Understanding different foldr statments

Question

I understand simple foldr statements like

foldr (+) 0 [1,2,3]

However, I'm having trouble with more complicated foldr statements, namely ones that take 2 parameters in the function, and with / and - computations. Could anyone explain the steps that occur to get these answers?

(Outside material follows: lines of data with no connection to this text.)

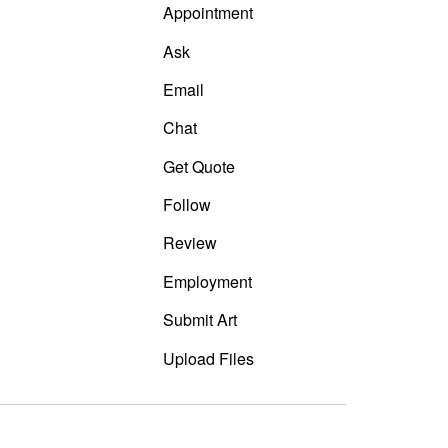
Appointment
Ask
Email
Chat
Get Quote
Follow
Review
Employment
Submit Art
Upload Files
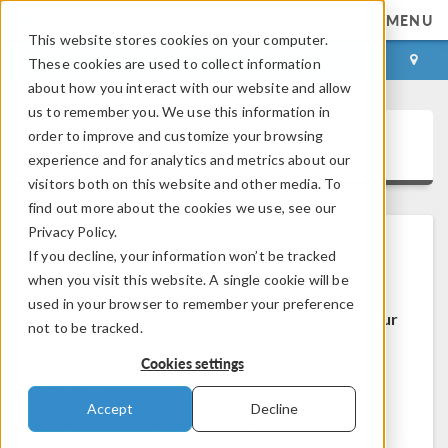
MENU
This website stores cookies on your computer.
LOG IN
CONTACT
These cookies are used to collect information
about how you interact with our website and allow
us to remember you. We use this information in
order to improve and customize your browsing
COMSOL Access
experience and for analytics and metrics about our
visitors both on this website and other media. To
find out more about the cookies we use, see our
Privacy Policy.
If you decline, your information won’t be tracked
Welcome to COMSOL Access
when you visit this website. A single cookie will be
used in your browser to remember your preference
COMSOL Access is a service we provide to our
not to be tracked.
users and prospects.
Cookies settings
Benefits:
Accept
Decline
Edit contact and license information
Contact technical support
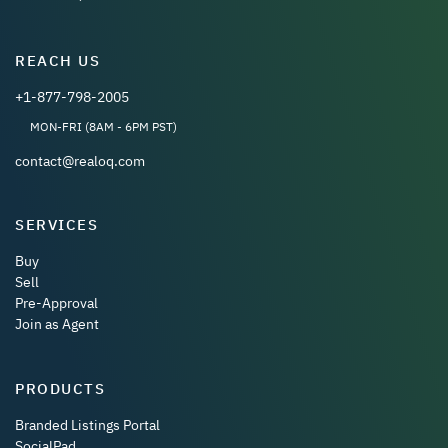
REACH US
+1-877-798-2005
MON-FRI (8AM - 6PM PST)
contact@realoq.com
SERVICES
Buy
Sell
Pre-Approval
Join as Agent
PRODUCTS
Branded Listings Portal
SocialPad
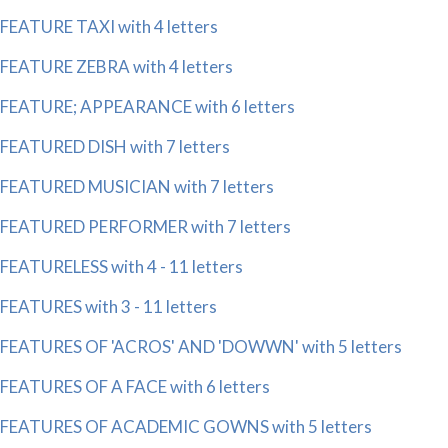
FEATURE TAXI with 4 letters
FEATURE ZEBRA with 4 letters
FEATURE; APPEARANCE with 6 letters
FEATURED DISH with 7 letters
FEATURED MUSICIAN with 7 letters
FEATURED PERFORMER with 7 letters
FEATURELESS with 4 - 11 letters
FEATURES with 3 - 11 letters
FEATURES OF 'ACROS' AND 'DOWWN' with 5 letters
FEATURES OF A FACE with 6 letters
FEATURES OF ACADEMIC GOWNS with 5 letters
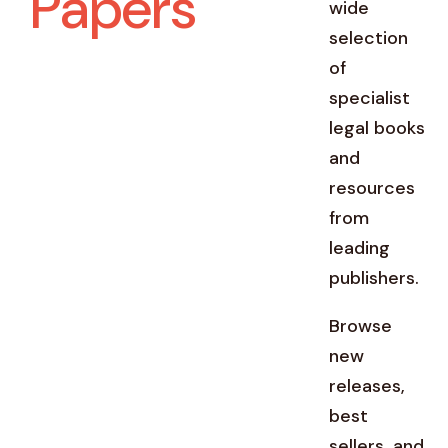
Papers
wide
selection
of
specialist
legal books
and
resources
from
leading
publishers.
Browse
new
releases,
best
sellers, and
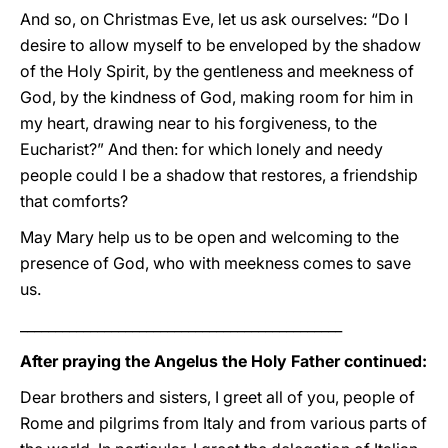
And so, on Christmas Eve, let us ask ourselves: “Do I
desire to allow myself to be enveloped by the shadow
of the Holy Spirit, by the gentleness and meekness of
God, by the kindness of God, making room for him in
my heart, drawing near to his forgiveness, to the
Eucharist?” And then: for which lonely and needy
people could I be a shadow that restores, a friendship
that comforts?
May Mary help us to be open and welcoming to the
presence of God, who with meekness comes to save
us.
______________________________________________
After praying the Angelus the Holy Father continued:
Dear brothers and sisters, I greet all of you, people of
Rome and pilgrims from Italy and from various parts of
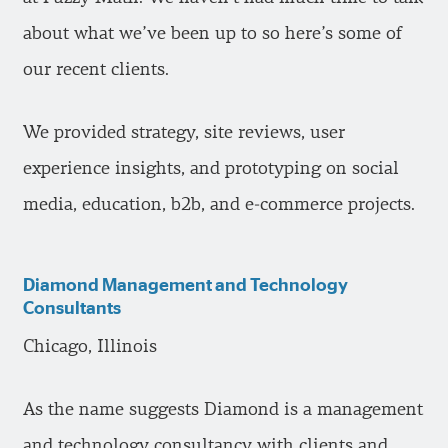
about what we’ve been up to so here’s some of
our recent clients.
We provided strategy, site reviews, user
experience insights, and prototyping on social
media, education, b2b, and e-commerce projects.
Diamond Management and Technology
Consultants
Chicago, Illinois
As the name suggests Diamond is a management
and technology consultancy with clients and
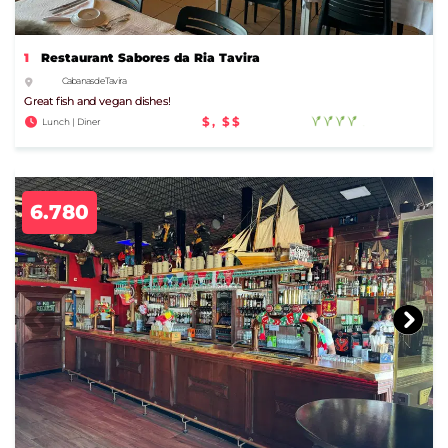
1
Restaurant Sabores da Ria Tavira
Cabanas de Tavira
Great fish and vegan dishes!
$, $$
Lunch | Diner
6.780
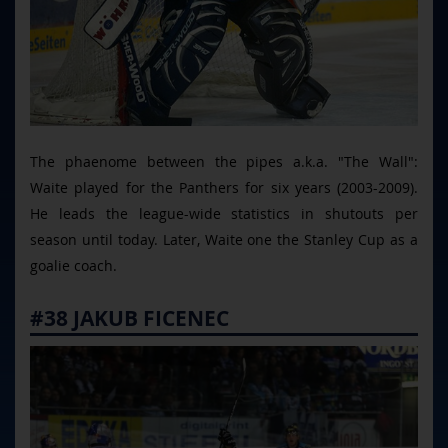
The phaenome between the pipes a.k.a. "The Wall":
Waite played for the Panthers for six years (2003-2009).
He leads the league-wide statistics in shutouts per
season until today. Later, Waite one the Stanley Cup as a
goalie coach.
#38 JAKUB FICENEC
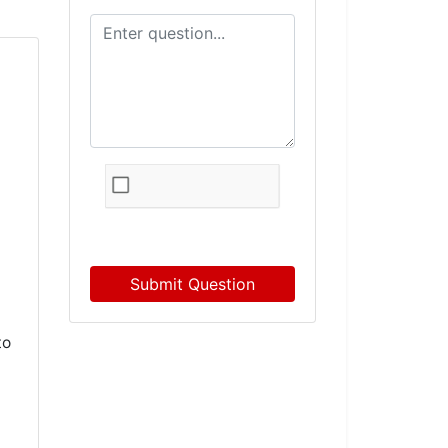
Submit Question
to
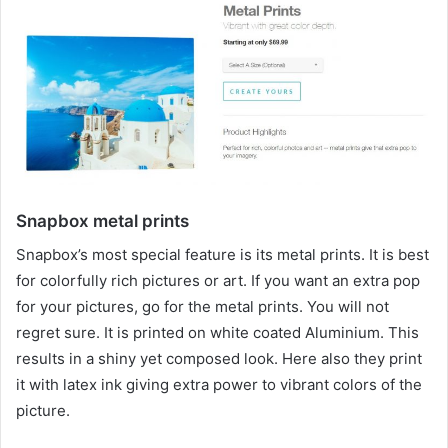
Snapbox metal prints
Snapbox’s most special feature is its metal prints. It is best
for colorfully rich pictures or art. If you want an extra pop
for your pictures, go for the metal prints. You will not
regret sure. It is printed on white coated Aluminium. This
results in a shiny yet composed look. Here also they print
it with latex ink giving extra power to vibrant colors of the
picture.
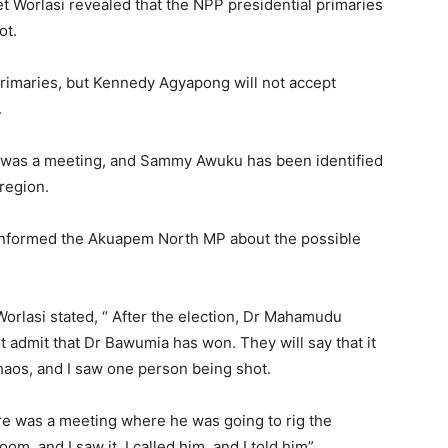
Worlasi revealed that the NPP presidential primaries
ot.
primaries, but Kennedy Agyapong will not accept
.
e was a meeting, and Sammy Awuku has been identified
 region.
informed the Akuapem North MP about the possible
rlasi stated, “ After the election, Dr Mahamudu
 admit that Dr Bawumia has won. They will say that it
chaos, and I saw one person being shot.
ere was a meeting where he was going to rig the
om, and I saw it. I called him, and I told him”.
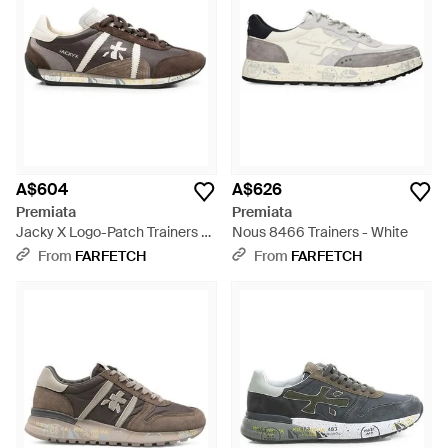
A$604
A$626
Premiata
Premiata
Jacky X Logo-Patch Trainers -
Nous 8466 Trainers - White
Brown
From
FARFETCH
From
FARFETCH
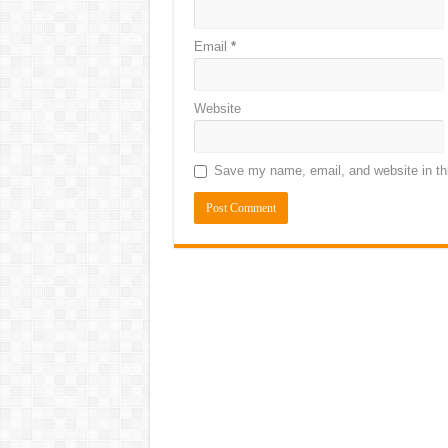
Email
*
Website
Save my name, email, and website in thi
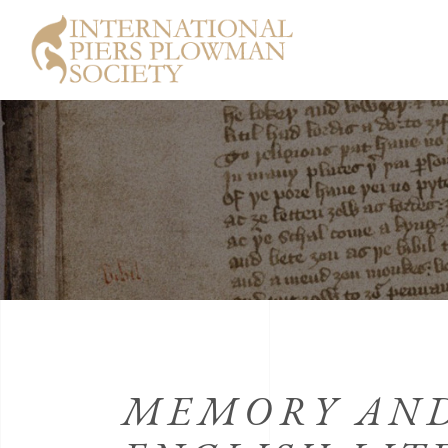
MEMORY AND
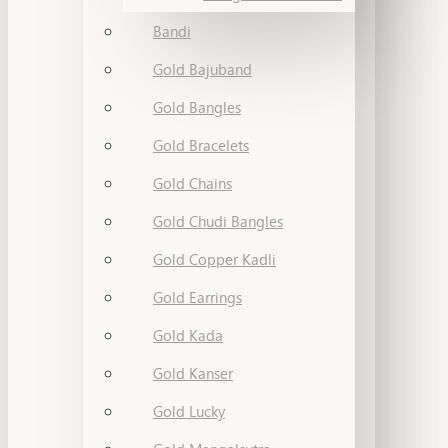
Bandi
Gold Bajuband
Gold Bangles
Gold Bracelets
Gold Chains
Gold Chudi Bangles
Gold Copper Kadli
Gold Earrings
Gold Kada
Gold Kanser
Gold Lucky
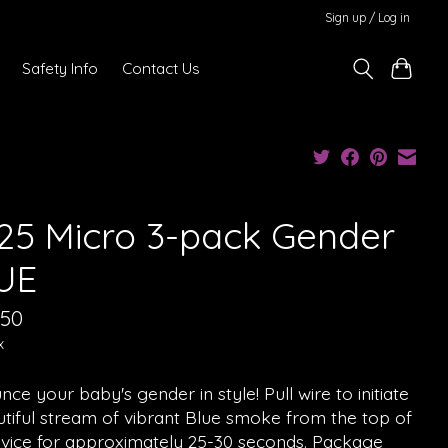
Sign up / Log in
Safety Info
Contact Us
25 Micro 3-pack Gender
UE
.50
x
ce your baby's gender in style! Pull wire to initiate
tiful stream of vibrant Blue smoke from the top of
evice for approximately 25-30 seconds. Package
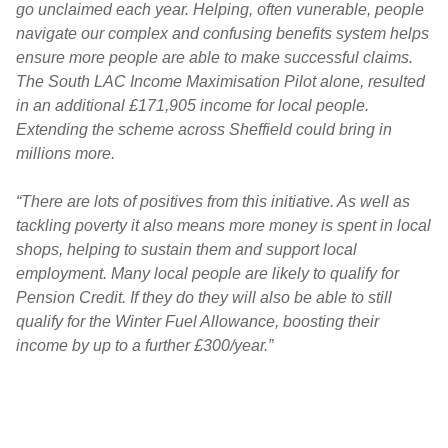
go unclaimed each year. Helping, often vunerable, people
navigate our complex and confusing benefits system helps
ensure more people are able to make successful claims.
The South LAC Income Maximisation Pilot alone, resulted
in an additional £171,905 income for local people.
Extending the scheme across Sheffield could bring in
millions more.
“There are lots of positives from this initiative. As well as
tackling poverty it also means more money is spent in local
shops, helping to sustain them and support local
employment. Many local people are likely to qualify for
Pension Credit. If they do they will also be able to still
qualify for the Winter Fuel Allowance, boosting their
income by up to a further £300/year.”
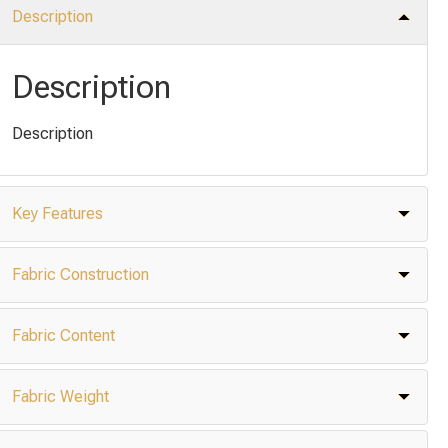
Description
Description
Description
Key Features
Fabric Construction
Fabric Content
Fabric Weight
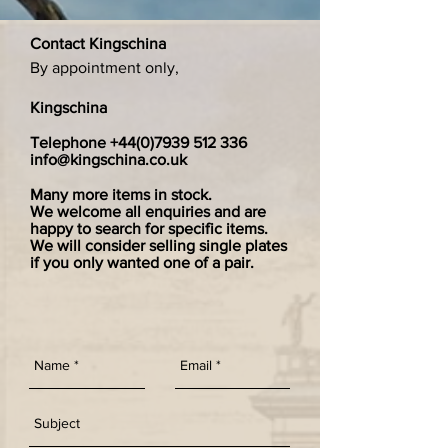
Contact Kingschina
By appointment only,
Kingschina
Telephone
+44(0)7939 512 336
info@kingschina.co.uk
Many more items in stock.
We welcome all enquiries and are
happy to search for specific items.
We will consider selling single plates
if you only wanted one of a pair.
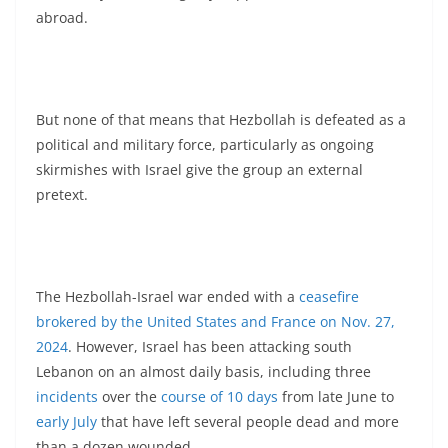
abroad.
But none of that means that Hezbollah is defeated as a
political and military force, particularly as ongoing
skirmishes with Israel give the group an external
pretext.
The Hezbollah-Israel war ended with a
ceasefire
brokered by the United States and France on Nov. 27,
2024
. However, Israel has been attacking south
Lebanon on an almost daily basis, including three
incidents
over the
course of 10 days
from late June to
early July
that have left several people dead and more
than a dozen wounded.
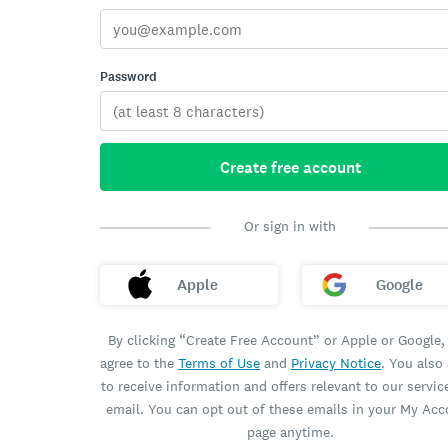
Password
Create free account
Or sign in with
Apple
Google
By clicking “Create Free Account” or Apple or Google,
agree to the
Terms of Use
and
Privacy Notice
. You also
to receive information and offers relevant to our servic
email. You can opt out of these emails in your My Ac
page anytime.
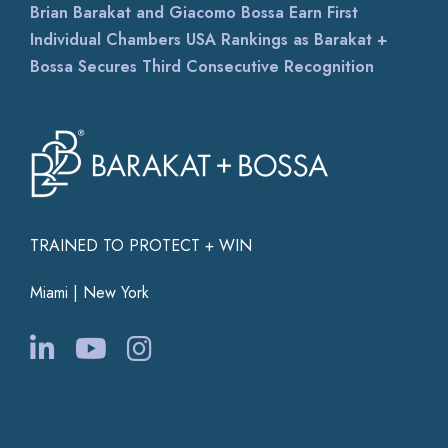
Brian Barakat and Giacomo Bossa Earn First
Individual Chambers USA Rankings as Barakat +
Bossa Secures Third Consecutive Recognition
TRAINED TO PROTECT + WIN
Miami | New York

foldr (\x y -> (x+y)*2) 2 [1,3] = 22

foldr (/) 2 [8,12,24,4] = 8.0

Thanks.

Answer 1

The foldr function is defined as follows:

foldr :: (a -> b -> b) -> b -> [a] -> b
foldr _ a []     = a
foldr f a (x:xs) = f x (foldr f a xs)

Now consider the following expression:

foldr (\x y -> (x + y) * 2) 2 [1,3]

We'll give the lambda a name:

f x y = (x + y) * 2

Hence:

foldr f 2 [1,3]
-- is
f 1 (foldr f 2 [3])
-- is
f 1 (f 3 (foldr f 2 []))
-- is
f 1 (f 3 2)
-- is
f 1 10
-- is
22

Similarly:

foldr (/) 2 [8,12,24,4]
-- is
8 / (foldr (/) 2 [12,24,4])
-- is
8 / (12 / (foldr (/) 2 [24,4]))
-- is
8 / (12 / (24 / (foldr (/) 2 [4])))
-- is
8 / (12 / (24 / (4 / (foldr (/) 2 []))))
-- is
8 / (12 / (24 / (4 / 2)))
-- is
8 / (12 / (24 / 2.0))
-- is
8 / (12 / 12.0)
-- is
8 / 1.0
-- is
8.0

Hope that helped.

Answer 2

The function argument of a fold always takes two arguments. (+) and (/) are binary functions just like the one in your second example.

Prelude> :t (+)
(+) :: Num a => a -> a -> a

If we rephrase the second example as

foldr f 2 [1,3]
    where
    f x y = (x+y)*2

we can expand the right fold using exactly the same scheme we would use for (+):

foldr f 2 [1,3]
foldr f 2 (1 : 3 : [])
1 `f` foldr f 2 (3 : [])
1 `f` (3 `f` foldr f 2 [])
1 `f` (3 `f` 2)
1 `f` 10
22

It is worth noting that foldr is right-associative, which shows in how the parentheses nest. Conversely, foldl, and its useful cousin foldl', are left-associative.

Answer 3

You can think of foldr, maybe, and either as functions that replace the data constructors of their respective types with functions and/or values of your choice:

data Maybe a = Nothing | Just a

maybe :: b -> (a -> b) -> Maybe a -> b
maybe  nothing _just Nothing  = nothing
maybe _nothing  just (Just a) = just a

data Either a b = Left a | Right b

either :: (a -> c) -> (b -> c) -> Either a b -> c
either  left _right (Left  a) = left  a
either _left  right (Right b) = right b

data List a = Cons a (List a) | Empty

foldr :: (a -> b -> b) -> b -> List a -> b
foldr cons empty = loop
  where loop (Cons a as) = cons a (loop as)
        loop Empty       = empty

So in general, you don't really have to think about the recursion involved, just think of it as replacing the data constructors:

foldr f nil (1 : (2 : (3 : []))) == (1 `f` (2 `f` (3 `f` nil)))